>>>

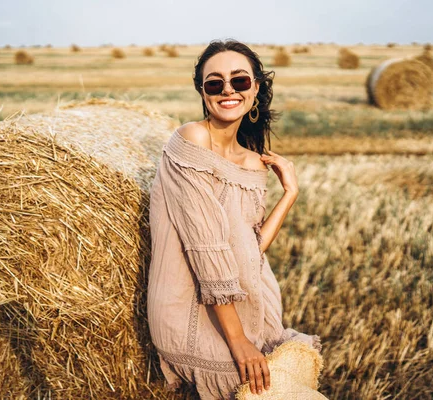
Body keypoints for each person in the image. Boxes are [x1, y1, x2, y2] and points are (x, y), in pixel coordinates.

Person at [147, 39, 322, 400]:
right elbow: (205, 247)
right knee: (257, 388)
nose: (228, 89)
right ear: (202, 91)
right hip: (191, 308)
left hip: (245, 298)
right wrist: (238, 340)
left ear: (256, 88)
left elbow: (251, 249)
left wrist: (289, 195)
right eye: (215, 83)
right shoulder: (191, 139)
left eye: (239, 81)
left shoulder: (253, 160)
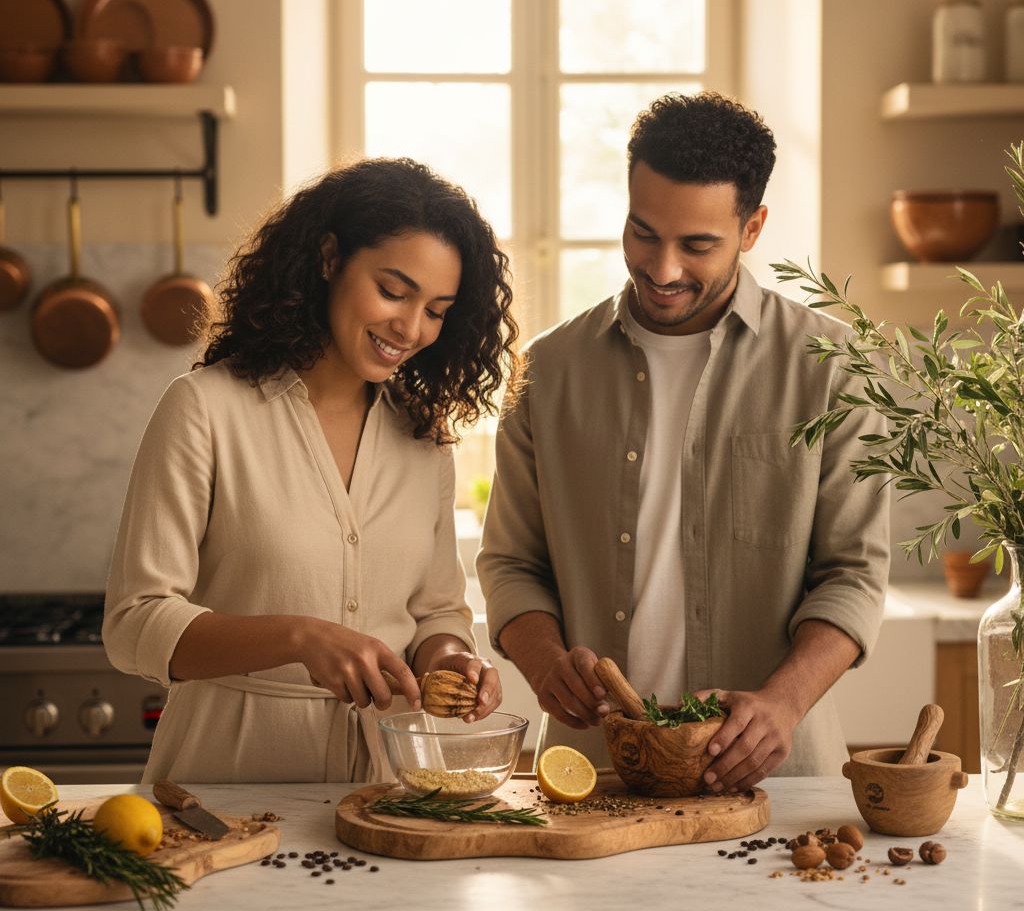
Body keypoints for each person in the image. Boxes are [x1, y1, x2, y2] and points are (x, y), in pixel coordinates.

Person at [478, 91, 889, 790]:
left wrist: (782, 704)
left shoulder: (834, 368)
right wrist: (545, 661)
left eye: (697, 245)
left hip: (771, 780)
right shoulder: (549, 370)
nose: (662, 269)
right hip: (594, 775)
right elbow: (512, 563)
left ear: (752, 228)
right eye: (643, 233)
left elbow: (852, 576)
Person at [104, 157, 520, 783]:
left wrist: (450, 657)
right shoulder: (204, 410)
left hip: (390, 788)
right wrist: (299, 638)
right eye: (393, 291)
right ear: (329, 258)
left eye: (436, 309)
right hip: (227, 781)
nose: (410, 328)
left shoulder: (424, 436)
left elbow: (436, 611)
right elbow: (134, 623)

<<<

Start at the line containing "left wrist: (289, 195)" above and stop at the line containing "right shoulder: (549, 370)". Output those lines exactly, both included, but none of the pictures.

* YOUR SOLUTION
left wrist: (289, 195)
right eye: (215, 83)
right shoulder: (191, 139)
left eye: (239, 81)
left shoulder: (253, 160)
Body keypoints for each person in the image. Boxes are [x1, y1, x2, y2] and points are (x, y), in pixel coordinates.

Person at [478, 91, 889, 790]:
left wrist: (782, 704)
left shoulder: (834, 368)
right wrist: (545, 661)
left eye: (697, 245)
left hip: (771, 780)
right shoulder: (549, 370)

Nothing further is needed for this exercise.